## Source excerpt:

According to Wikipedia
Computer scientists consider a language “type-safe” if it does not allow operations or conversions that violate the rules of the type system.
Since Python runtime checks ensure that type system rules are satisfied, we should consider Python a type safe language.
The same point is made by Jason Orendorff and Jim Blandy in Programming Rust:
Note that being type safe is independent of whether a language checks types at compile time or at run time: C checks at compile time, and is not type safe; Python checks at runtime, and is type safe.
Both separate notion of static type checking and type safety.
Is that correct?
Many programmers will equate static type checking to type-safety:
- “language A has static type checking and so it is type-safe”
- “language B has dynamic type checking and so it is not type-safe”
Sadly, it’s not that simple.
In the Real World
For example, C and C++ are not type-safe because you can undermine the type-system via Type punning.
Also, the C/C++ language specifications extensively allow undefined behaviour (UB) rather than explicitly handling errors and this has become the source of security exploits such as the stack smashing exploit and the format string attack. Such exploits shouldn’t be possible in type-safe languages. Early versions of Java had a type bug with its Generics that proved it is was not completely type-safe.
Still today, for programming languages like Python, Java, C++, … it’s hard to show that these languages are completely type-safe because it requires a mathematical proof. These languages are massive and compilers/interpreters have bugs that are continually being reported and getting fixed.
[ Wikipedia ] Many languages, on the other hand, are too big for human-generated type safety proofs, as they often require checking thousands of cases. …. certain errors may occur at run-time due to bugs in the implementation, or in linked libraries written in other languages; such errors could render a given implementation type unsafe in certain circumstances.

## Written task 1:
In the type-safety thread, what makes C and C++ not type-safe?
## Written task 2:
Please list every programming language the type-safety thread names, leaving out any that appear only in a book title.
## Written task 3:
Extend the type-safety thread with a further paragraph that picks up after its final sentence.

## Supplied material:
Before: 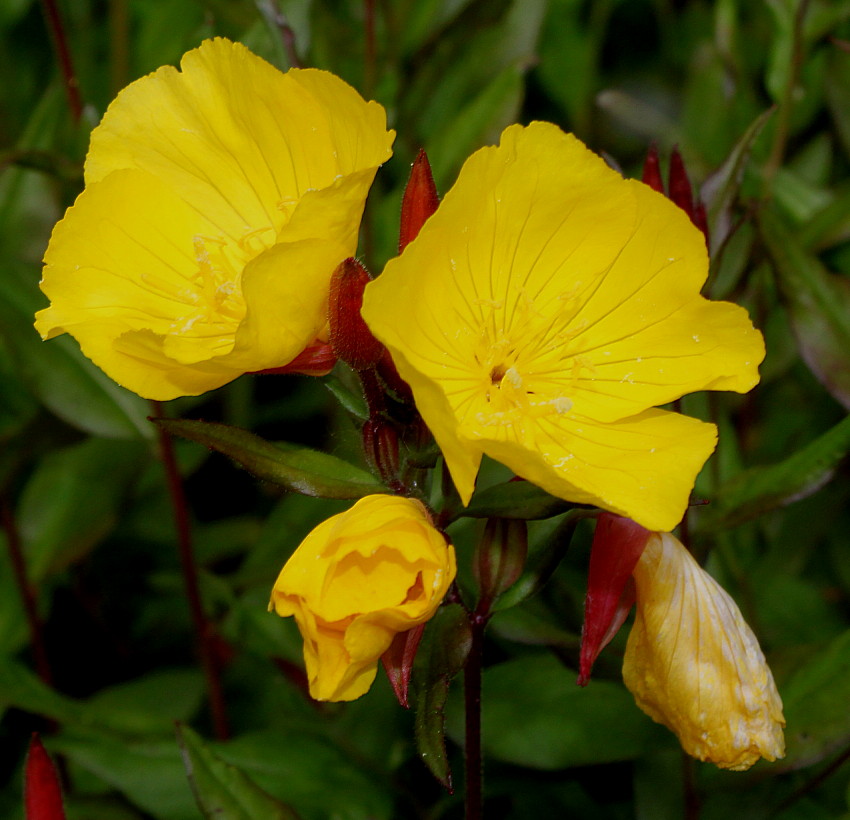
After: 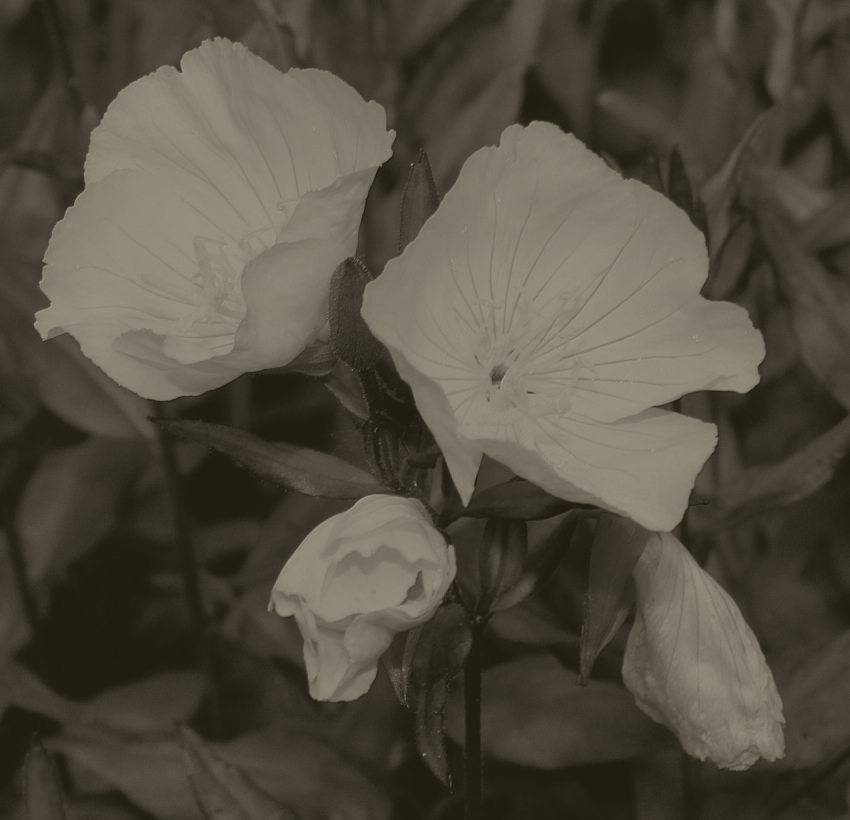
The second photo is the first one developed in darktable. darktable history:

## Task answer 1:
You can undermine their type system via type punning.

## Task answer 2:
Python, C, C++, Java

## Task answer 3:
Type safety and type systems, while applicable to real-world programming have their roots and definitions coming from academia – and so a formal definition of what exactly is “type safety” comes with difficulty – especially when talking about real programming languages used in the real world. Academics like to mathematically (formally) define tiny programming languages called toy languages. Only for these languages is it possible to show formally that they are type-safe (and prove they the operations are logically correct).
It’s practically assumed proper languages like python, java, c++ are not completely type-safe because they are so large. It’s so easy for a tiny bug to slip through the cracks that would undermine the type system.
- No python is probably not completely type-safe – nobody has proved it, it’s too hard to prove. You’re more likely to find a tiny bug in the language that would demonstrate that it is not type-safe.
- In fact, most programming languages are probably not completely type-safe – all for the same reasons (only toy academic ones have been proven to be)
- You really shouldn’t believe static-typed languages are necessarily type safe. They are usually safer than dynamically-typed languages, but to say that they are completely type-safe with certainty is wrong
as there’s no proof for this.